TORNOU-ME O PÔR-DO-SOL UM NOBRE ENTRE OS RAPAZES

Queima sândalo e incenso o poente amarelo,
perfumando a vereda, encantando o caminho.
Anda a tristeza ao longe a tocar violoncelo.
A saudade no ocaso é uma rosa de espinho.

Tudo é doce e esplendente e mais triste e mais belo
e tem ares de sonho e cercou-se de arminho.
Encanto! E eis que já sou o dono de um castelo
de coral com portões de pedra cor de vinho.

Entre os tanques dos reis, o meu tanque é profundo.
Entre os ases da flora, os meus lírios lilases.
Meus pavões cor-de-rosa, os únicos do mundo.

E assim sou castelão e a vida fez-se oásis
pelo simples poder, ó pôr-do-sol fecundo,
pelo simples poder das sugestões que trazes.
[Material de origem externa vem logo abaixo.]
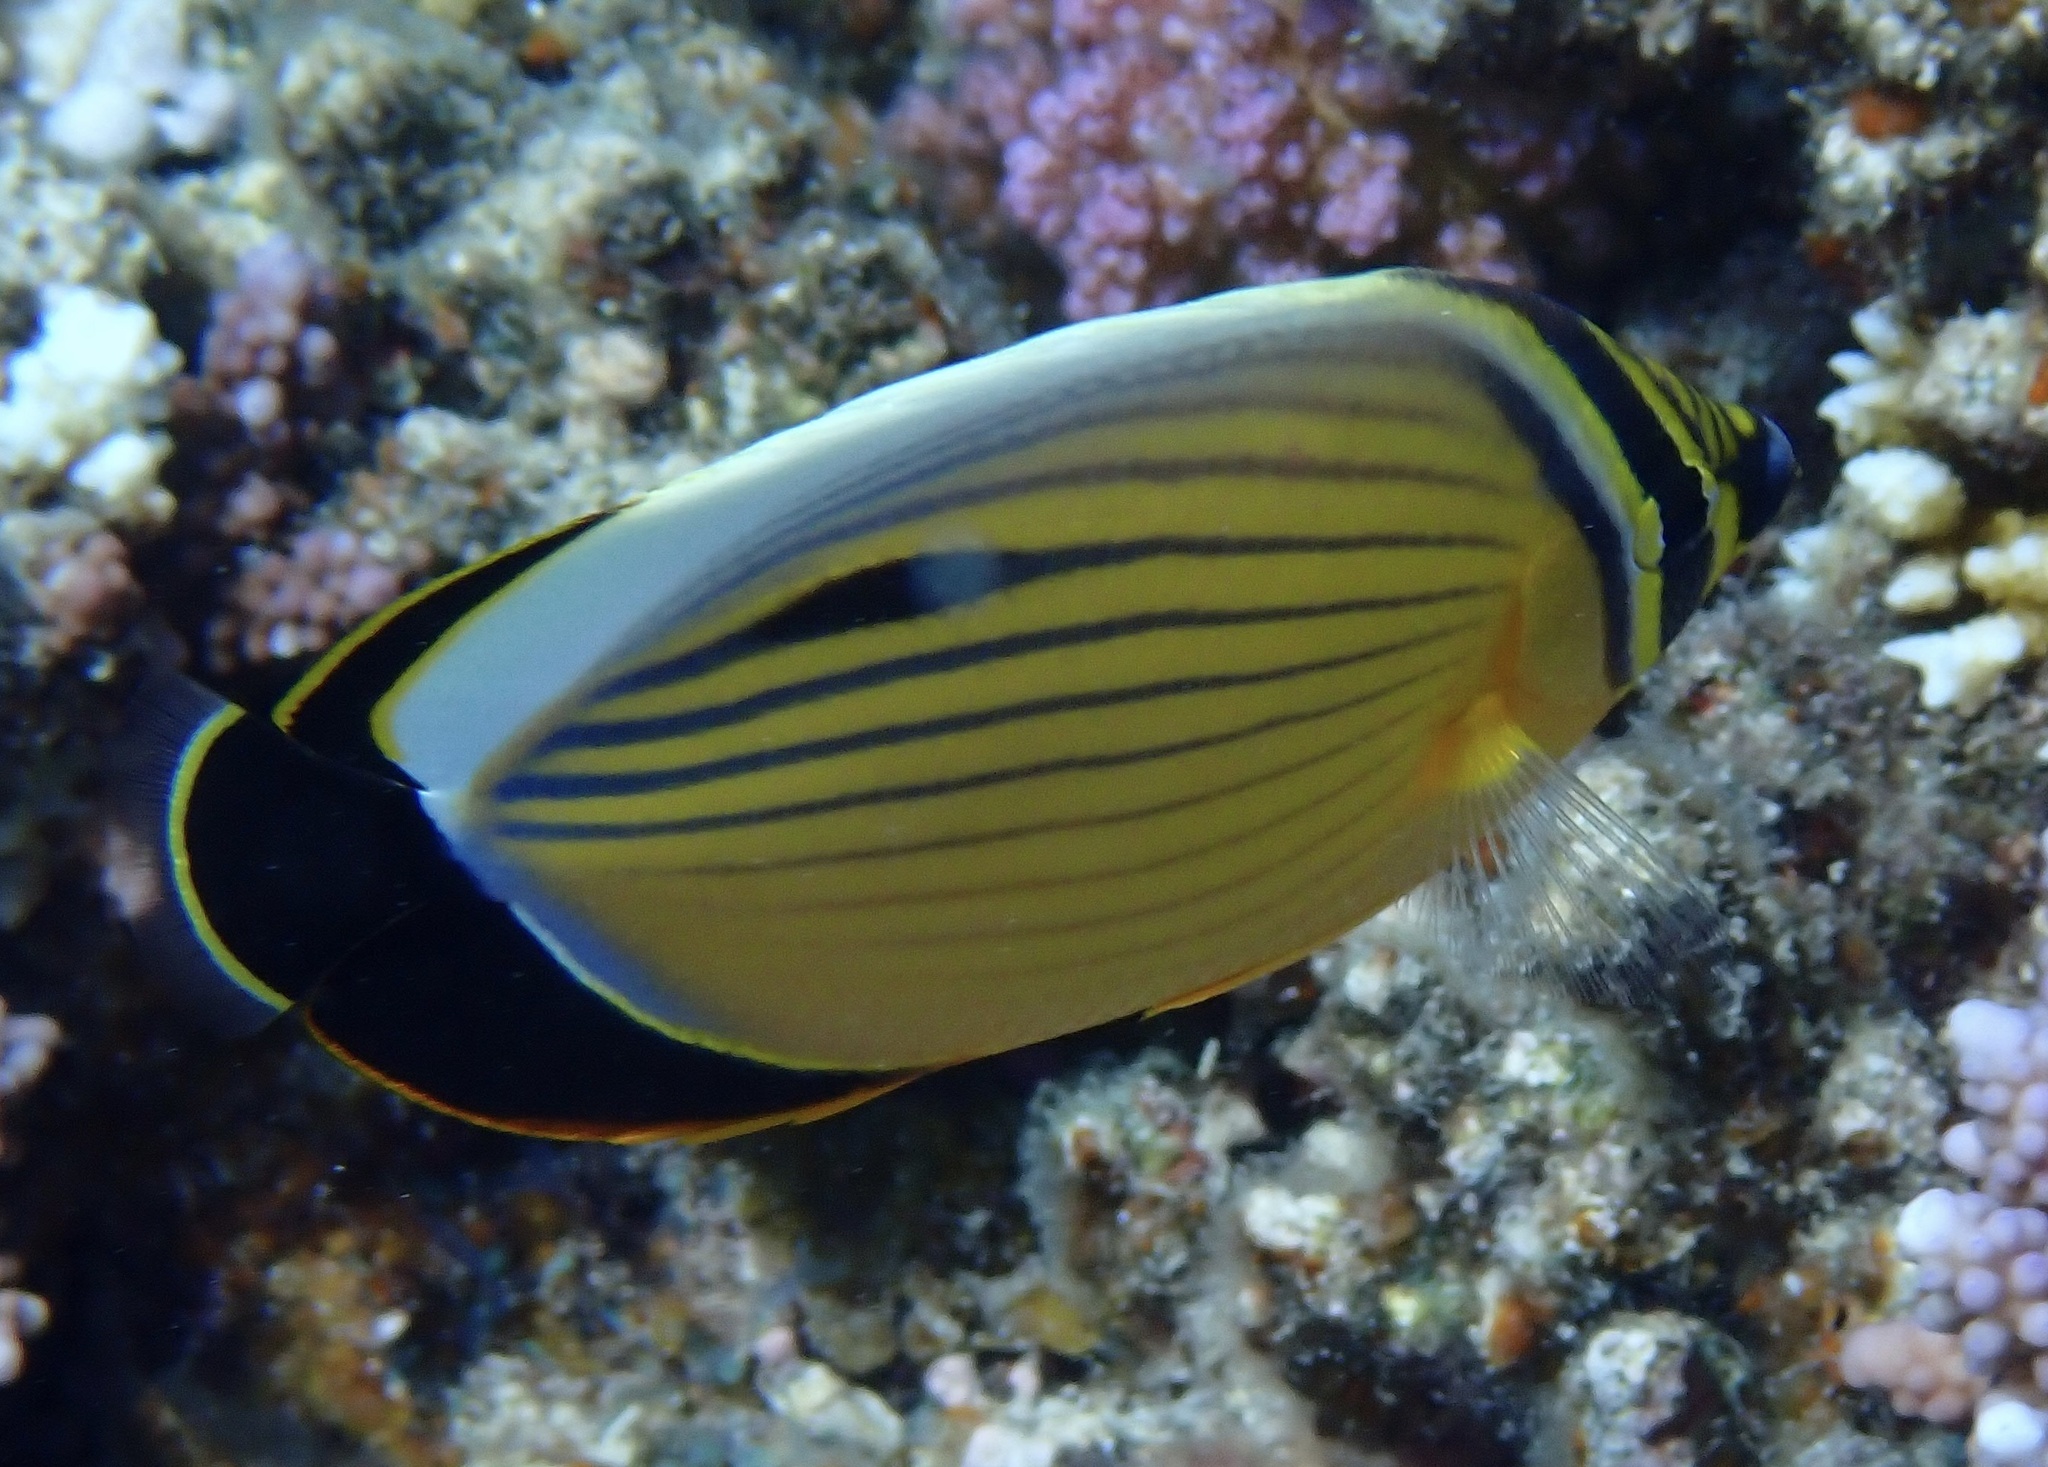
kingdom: Animalia
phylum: Chordata
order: Perciformes
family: Chaetodontidae
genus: Chaetodon
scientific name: Chaetodon austriacus
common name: Exquisite butterflyfish
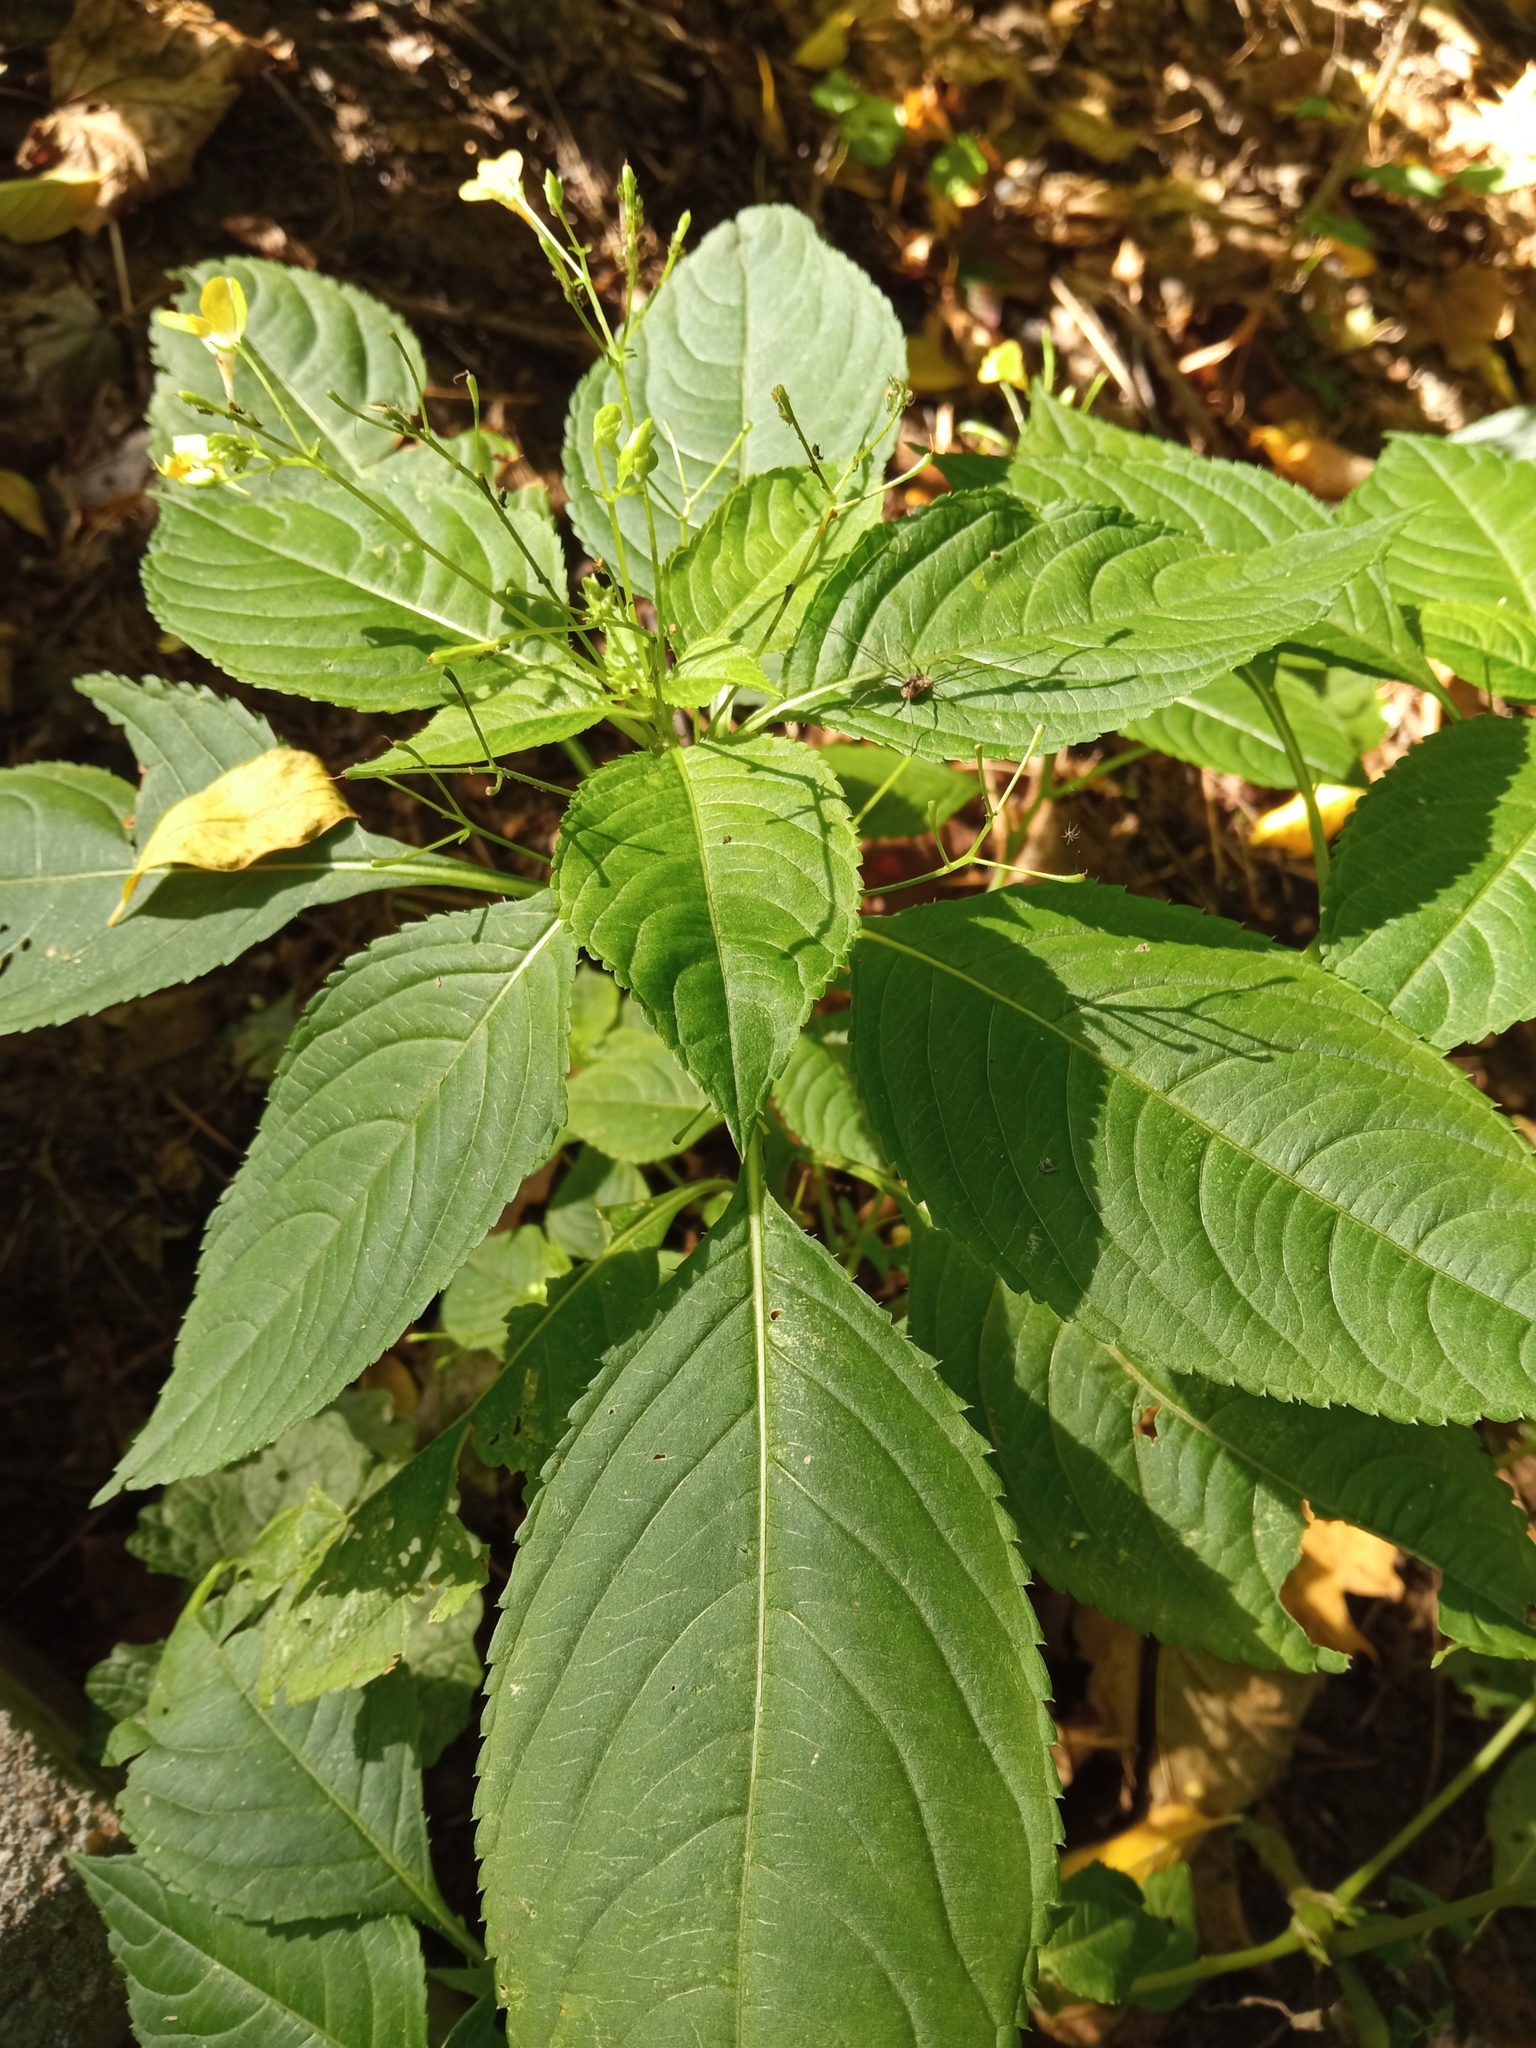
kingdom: Plantae
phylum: Tracheophyta
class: Magnoliopsida
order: Ericales
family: Balsaminaceae
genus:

O PRIMEIRO SONETO PAVÔNICO

Foge a tarde entre o bando de gazelas.
A noite agora vem do precipício.
Sóis poentes, douradas aquarelas!
Mirabolantes fogos de artifício!

Maravilhado assisto das janelas.
Os coqueiros, pavões de um rei fictício,
abremas caudas verdes e amarelas,
ante da tarde o rútilo suplício.

Cai uma chuva de oiro sobre os cravos.
O grifo sai do mar com a lua cheia
e as pombas choram pelos pombos bravos.

Um suspiro de amor do peito arranco.
A luz desmaia. E o céu todo se arreia
Em vez de estrela de narciso branco.
                                               (1923)

SONETO AO ANJO

Por tua causa o meu jardim fechou-se
às mulheres que vinham buscar lírios,
quando o poente cor-de-rosa e doce
punha pavões nos capitéis assírios.

Teu beijo como um pássaro me trouxe
o mais azul de todos os delírios.
Por tua causa o meu jardim fechou-se
às mulheres que vinham buscar lírios.

Só tu agora colhes azaleia
e os cintilantes cachos da azureia,
mágica flor que em meu jardim nasceu.

Só tu verás os lírios cor da aurora.
Meu pavão dormirá contigo agora
e o meu jardim dourado agora é teu.
                                               (1930)


PAVÃO VERMELHO


Ora, a alegria, este pavão vermelho,
está morando em meu quintal agora.
Vem pousar como um sol em meu joelho
quando é estridente em meu quintal a aurora.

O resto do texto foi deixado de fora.